TASK REQUIREMENTS: Taking the line with "microscopy captured an" as the first and the line with "is an image" as the last, set down exactly every line in that range from the entries below, and no more.

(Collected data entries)
───

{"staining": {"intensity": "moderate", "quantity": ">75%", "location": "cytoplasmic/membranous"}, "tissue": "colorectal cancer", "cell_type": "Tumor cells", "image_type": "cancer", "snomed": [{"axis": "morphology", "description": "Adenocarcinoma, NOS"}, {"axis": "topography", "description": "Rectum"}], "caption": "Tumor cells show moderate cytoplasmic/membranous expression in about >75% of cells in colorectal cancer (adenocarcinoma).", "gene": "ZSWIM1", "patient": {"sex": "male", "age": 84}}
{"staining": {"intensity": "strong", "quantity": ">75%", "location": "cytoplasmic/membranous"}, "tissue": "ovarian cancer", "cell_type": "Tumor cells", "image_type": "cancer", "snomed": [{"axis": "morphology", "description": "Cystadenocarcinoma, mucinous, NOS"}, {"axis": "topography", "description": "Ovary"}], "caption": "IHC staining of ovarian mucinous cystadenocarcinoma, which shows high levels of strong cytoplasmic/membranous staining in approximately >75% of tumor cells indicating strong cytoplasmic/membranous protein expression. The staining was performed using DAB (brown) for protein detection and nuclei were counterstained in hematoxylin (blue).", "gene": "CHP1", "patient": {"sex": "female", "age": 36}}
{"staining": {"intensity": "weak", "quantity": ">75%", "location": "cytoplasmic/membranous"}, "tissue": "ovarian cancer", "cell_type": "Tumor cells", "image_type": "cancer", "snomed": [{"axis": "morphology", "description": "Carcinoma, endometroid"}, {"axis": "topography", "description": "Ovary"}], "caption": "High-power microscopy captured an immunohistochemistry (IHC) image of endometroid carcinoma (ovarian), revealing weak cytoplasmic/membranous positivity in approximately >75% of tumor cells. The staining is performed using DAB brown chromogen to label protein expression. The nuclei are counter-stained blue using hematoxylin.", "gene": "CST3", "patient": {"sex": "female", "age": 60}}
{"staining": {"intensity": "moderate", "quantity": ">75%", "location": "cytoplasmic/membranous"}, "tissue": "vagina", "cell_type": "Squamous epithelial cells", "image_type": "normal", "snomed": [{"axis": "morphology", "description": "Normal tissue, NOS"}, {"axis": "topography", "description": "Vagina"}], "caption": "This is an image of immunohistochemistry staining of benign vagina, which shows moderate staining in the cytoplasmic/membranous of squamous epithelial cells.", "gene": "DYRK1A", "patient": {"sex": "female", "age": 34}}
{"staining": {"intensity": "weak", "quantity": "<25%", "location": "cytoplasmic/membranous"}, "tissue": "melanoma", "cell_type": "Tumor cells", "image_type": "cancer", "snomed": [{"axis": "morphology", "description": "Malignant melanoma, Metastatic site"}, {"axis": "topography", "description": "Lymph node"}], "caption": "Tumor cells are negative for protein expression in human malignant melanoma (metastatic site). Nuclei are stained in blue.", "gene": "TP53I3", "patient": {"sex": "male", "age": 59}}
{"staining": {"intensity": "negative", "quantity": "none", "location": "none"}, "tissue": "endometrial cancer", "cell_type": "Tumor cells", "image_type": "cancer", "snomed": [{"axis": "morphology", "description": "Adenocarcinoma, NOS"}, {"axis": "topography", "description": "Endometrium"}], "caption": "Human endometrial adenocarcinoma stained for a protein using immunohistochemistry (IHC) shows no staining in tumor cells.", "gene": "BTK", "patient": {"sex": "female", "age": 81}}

───

SOLUTION TO THIS EXERCISE:
{"staining": {"intensity": "weak", "quantity": ">75%", "location": "cytoplasmic/membranous"}, "tissue": "ovarian cancer", "cell_type": "Tumor cells", "image_type": "cancer", "snomed": [{"axis": "morphology", "description": "Carcinoma, endometroid"}, {"axis": "topography", "description": "Ovary"}], "caption": "High-power microscopy captured an immunohistochemistry (IHC) image of endometroid carcinoma (ovarian), revealing weak cytoplasmic/membranous positivity in approximately >75% of tumor cells. The staining is performed using DAB brown chromogen to label protein expression. The nuclei are counter-stained blue using hematoxylin.", "gene": "CST3", "patient": {"sex": "female", "age": 60}}
{"staining": {"intensity": "moderate", "quantity": ">75%", "location": "cytoplasmic/membranous"}, "tissue": "vagina", "cell_type": "Squamous epithelial cells", "image_type": "normal", "snomed": [{"axis": "morphology", "description": "Normal tissue, NOS"}, {"axis": "topography", "description": "Vagina"}], "caption": "This is an image of immunohistochemistry staining of benign vagina, which shows moderate staining in the cytoplasmic/membranous of squamous epithelial cells.", "gene": "DYRK1A", "patient": {"sex": "female", "age": 34}}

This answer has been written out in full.